Julie Maguire, formerly a Curator for USB Bank and currently working for a private collector in New York City responded: “I think one becomes an artist when they have output that comes from a creative place. Is it a painting, a sculpture, quilt, a photograph. I don’t think it matters as long as they are expressing something inside of themselves to the outside world.”
 
Michele Mikesell, a painter whose work is currently hanging in the Gallery, reminded us of the famous Picasso quote about all children being born artists and that we have to try to remain artists as we grow up. Michele stated that “Children create without questioning, without expectations. They are fully confident that their marks are exactly as they intended. It’s concentrated artistic energy that hasn’t been diluted by second guessing and revision. I don’t think there’s an artist out there that isn’t striving for that.”
 
 
Beth Hammack, "Abstract Landscape VI," Acrylic on Canvas, 11 x 14 in., $190
 
Sheridan Conrad, "Wooden Bracelet #1," Wooden Bracelet with Sterling Silver Bezel Set with 3 Turquoise, $300
 
Pablo Picasso
 
Katherine Allen Kerr, a mixed media artist, talks about how she became an artist: “I can remember as a small child the visceral pleasure of mud sliding though my hands as I sculpted little pies.

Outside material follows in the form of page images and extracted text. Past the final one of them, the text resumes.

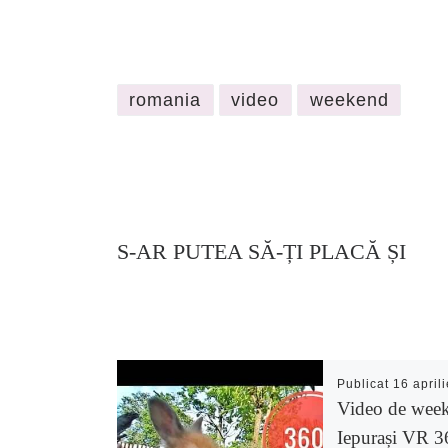
romania
video
weekend
S-AR PUTEA SĂ-ȚI PLACĂ ȘI
Publicat
16 april
Video de wee
Iepurași VR 3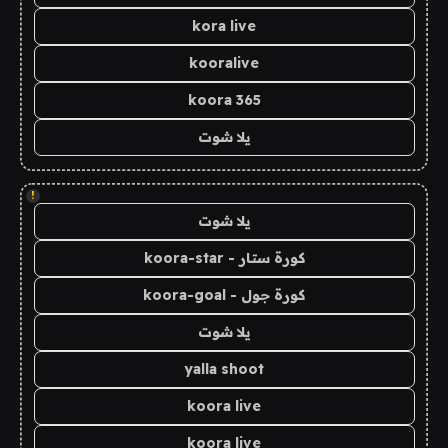
kora live
kooralive
koora 365
يلا شوت
!
يلا شوت
كورة ستار - koora-star
كورة جول - koora-goal
يلا شوت
yalla shoot
koora live
koora live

That original pleasure echoes today in each brush stroke of creamy paint that slides into my canvases, I loved it then and I love it now. At its core art is love, a love that we are all born to, but that for artists is especially felt. As artists we yearn to deepen this love throughout a lifetime of attention, practice and sharing. Becoming an artist is to feel an innate love, which leads to a search, that finds a teacher, which brings an audience, that returns the love, which completes the circle.”
 
Heather Ahtone, Senior Curator for the First Americans Museum which opens in Oklahoma City this month and formerly a curator with the Fred Jones Museum in Norman, responded “Someone becomes an artist when they begin to understand their capacity to visually organize the world-
through color, form and motion. We are all born creative, but as we begin to think and act on our imagination (beyond the impulses of need and basic communication) we take different paths to fully define ourselves as human. Those who find that artistic expression and give voice to what they see, what they want to see, what they feel...then, one has become an artist.”
 
Sheridan Conrad, a jeweler, who will be having an exhibit in the Gallery in May and June, says, “I have always known I was an artist; art is in the air I breathe and the lens through which I see the world. Creating art for me is a necessity for my spirit to be revisited daily, and in the mind as often as possible.”
 
George Oswalt, former educator and prolific artist, commented that he became an artist, “when it became apparent that art was one of the basic ingredients for me to have a meaningful life. I found the visual arts and it is part of the air I breathe.’
 
Beth Hammack, an abstract painter who will also have an exhibit at the Gallery in May and June, believes that her journey to becoming an artist was influenced by her mother’s encouragement and a lifetime of recognition that started when she was in the second grade. She recalls that an instructor at the Chicago Art Institute put a bright red hat on one of her third-grade drawings and Beth knew from then on that she wanted to be like that instructor, an artist!”
 
 
 George Oswalt, "Faith," Oil on Canvas, 36 x 36 in., $1,800
 
Katherine Kerr Allen, "Far Horizon I," Acrylic and Thread on Canvas, 12 x 12 in., $600
 
John Wolfe, multi-media artist, responded that he probably always knew he was an artist, but probably didn’t put a name to it until high school or maybe even later. “As a child I was always creating, usually drawing then painting and a bit of sculpture.” John cites a museum visit to Philbrook when he was about 6 or 7 years old as a formative art experience. “The first painting I really connected with was Alexander Hogue’s “Mother Earth Laid Bare.” He says that painting is still one of his favorites and that in his opinion depression area painters are still some of the best. He is drawn to their subject matter and colors.
 
Pablo Barrea, Associate Curator for Oklahoma Contemporary, says that over the past two decades, “I have engaged with various styles of painting, printmaking, ceramics, photography, sculpture, illustration, design, textiles and wood working. However, merely understanding processes does not make me an artist. I would instead say I have used artistic processes to produce a visual result. Process becomes a series of opportunities for the artist to honestly test their choices or the artist to honestly test their choices for articulating an idea in a visual manner. Rembrandt did not just make portraits, and Turner did not merely paint seascapes.
 
After giving the question, “When Does One Become an Artist” much thought and reading the responses of artists and curators I admire, I agree with everything they have said. But, I have concluded there is something else an aspiring artist must be willing to do to become an Artist. They must have the courage to claim the mantle of being an artist...they have to be able to say: “I am an artist.”